- People do not become happier from a larger, or better quality house and so a lower quality – lower price equilibrium would be preferable.
- Given this, lower prices will increase the supply of property over time by getting owners to put more small apartments in a given building.
- As it is harder to find an apartment temporarily people are forced to commit to a region for a longer period of time, which may provide a positive externality, or help to solve prisoners dilemma issues through the use of a repeated game.
If you cannot be bothered reading my long, boring post on the issue, then you can just say whatever you think about the above points in the comments 🙂
Commonly economists state that price controls are sub-optimal, as they lead to a shortage (demand exceeds supply), and propagate black market activity. Now I haven’t made an opinion yet, I’m going to go through and discuss each of these points in the way that they first strike me, then we can all chat about it 🙂
Point 1 troubles me, if we don’t value larger properties more than small properties, then why the hell do we pay a higher price? This strikes me as A) a normative judgment and, B) one I don’t really believe. Sure you do become accustomed to your property to a degree, but using myself as an anecdote, I am far happier in a large property than a small one, as I have room to put all my books out :). I feel that in this case, the price does take account for the way people value the property, so the only reason we may want a low price – low quality equilibrium is if we believed their was a negative externality from someone owning a larger or better quality house.
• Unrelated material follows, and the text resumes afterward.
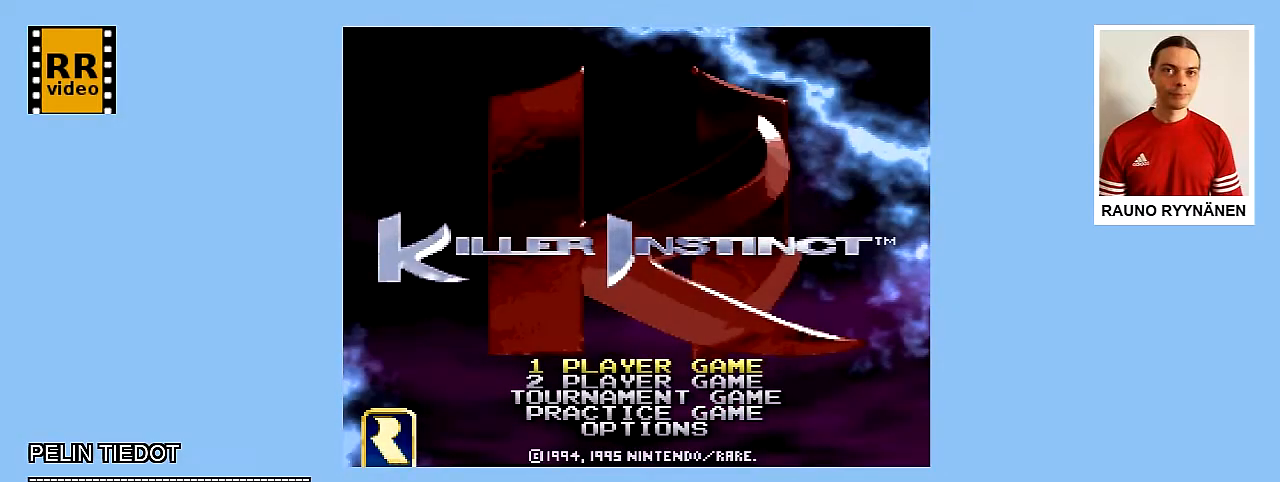
{"buttons": [], "events": []}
There are two ways I can see this externality coming about. 1) Your house is so big that it takes up space someone else could have lived in – this externality is discussed in the second point, and 2) someone owning a big house increases the marginal cost of you not owning a big house. In the first externality type, the landlord will invest to maximise their return over the space. As a result, the person with the large house must value that space (or at least not having someone else there) more than the other potential tenant valued it (or at least this is what the investor believes). So if we correct this externality we are reducing welfare, as we are taking the space away from the person who values it most.
The second type of externality occurs when people value the size of their house relative to other people, in this case if someone else gets a big house, you feel you have to even though you don’t get any inherent benefit from the larger house . This is a fair point, however the issue with this type of externality is that it is subjective. The cost of a smoker to national healthcare is a quantifiable externality, how wealthy people make you feel is not. When I spend time thinking about social planning, I try to avoid punishing overtly subjective externalities.
Furthermore, I’m not sure that the lower price – low quality equilibrium is a good thing. There are significant positive externalities to people living in good quality houses (health externalities, workers are more productive when they are not being kept up all not because of a lack of sound-proofing), which we would miss out on in this case.
In the second point we are told that there will be an increase in the supply of property. Now in the short-run the supply of property on the market is relatively fixed (as long as the rent covers the landlords variable costs), so the lower price will lead to a slightly lower quantity of property. However, over-time landlords can sell properties and they change their properties. If the landlord sell their property to an owner-occupier then we have no worries, someone else has come into the market to live there. As property is an asset, the landlord might decide to convert their property to focus on another investment group where the rents are not fixed, most likely office building. However, in the second point the author says that property may be converted such that there are more units in a smaller space, after all if rent is fixed then doubling the number of units will double the yield associated with a block of land (assuming we get tenants).
As a result, the assumption here is that landlords will make each rental unit smaller and this effect will dominate the substitution between investment types effect, implying that a lower price will lead to a greater supply of property in the long-run. We have to then ask why didn’t landlords do this earlier? As the author assumes that demand does not fall in the size of the property, the landlord could have cut up properties and sold them at the same price.
If we are willing to assume that demand does rise in house size/quality then we need to assume that any increase in supply that may occur (it is by no means ensured) is worth more to society than the loss of consumer surplus. This is the same as the first externality in point 1, which we said was not optimal.
Point 3 was made by a different author. This introduces a new social cost to the fore, specifically that quick rental arrangements lead to short-term tenants who have no reason to co-operate if prisoner dilemma type problems (or co-ordination problems) appear in their society. In this case, the social benefit from having tenants stay longer is positive, but is it enough to make up for the loss of consumer surplus, the loss of profit for the landlord and the inefficiency of potential black market dealings?
Overall, I’m not convinced that rent controls are desirable. However, the structural issues they put forward are important, and there are conceivable equilibrium where rent controls would be socially optimal. As other bloggers say these issues are important for fully analysing policy, as economists we have to be willing to use our tools to analyse how the structure of the game might change.